We were thinking , if there is any utility in PG with which we can
create/generate large sample data volume which we can use to run it on our
on premise Oracle exadata box and use the same on the aurora postgresql in
cloud to see the read and write performance comparison. Is there any such
exists, to quickly get some large data volume?  But i think , what you are
saying is, we should use real data to get actual or closest possible
benchmarks, correct me if wrong?

We used to see the data dictionary views (called AWR views) in Oracle to
see the current and historical performance statistics like CPU, IO , Memory
usage, object level contentions etc. in the oracle database. Do we have
such a thing available in Aurora postgre, so as to monitor the
performance and get some idea of how well the load test goes and what
capacity is available or are we saturating it?

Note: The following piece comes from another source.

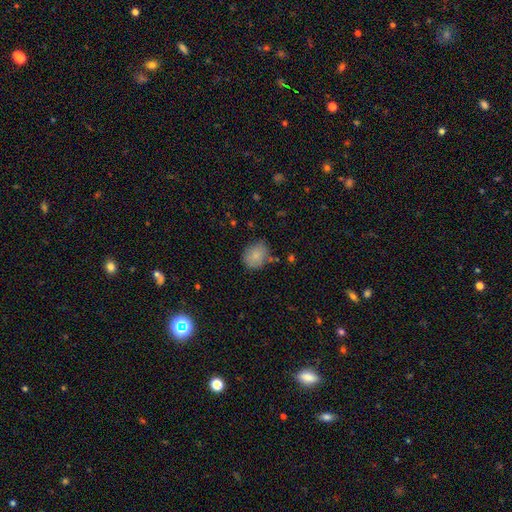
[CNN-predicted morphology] The model was most divided on "how rounded": round: 57%, in between: 42%, cigar-shaped: 1%. More confident: smooth or featured — smooth (84%); merging — none (72%).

When you said "*Beware of excessive partitioning.  We had to "departion"
most tables, because of the impact on performance.*" , as I understand
partitioning helps in reducing IO while reading , as it scans less data
because of partition pruning. And while writing there is almost minimal
overhead in identifying the required partition to which the
INSERTed/Updated/Deleted data will be landing ON. So can you please help me
understand what exact performance impact you are highlighting here? Are you
talking about the size of the partitions or total count of the partitions?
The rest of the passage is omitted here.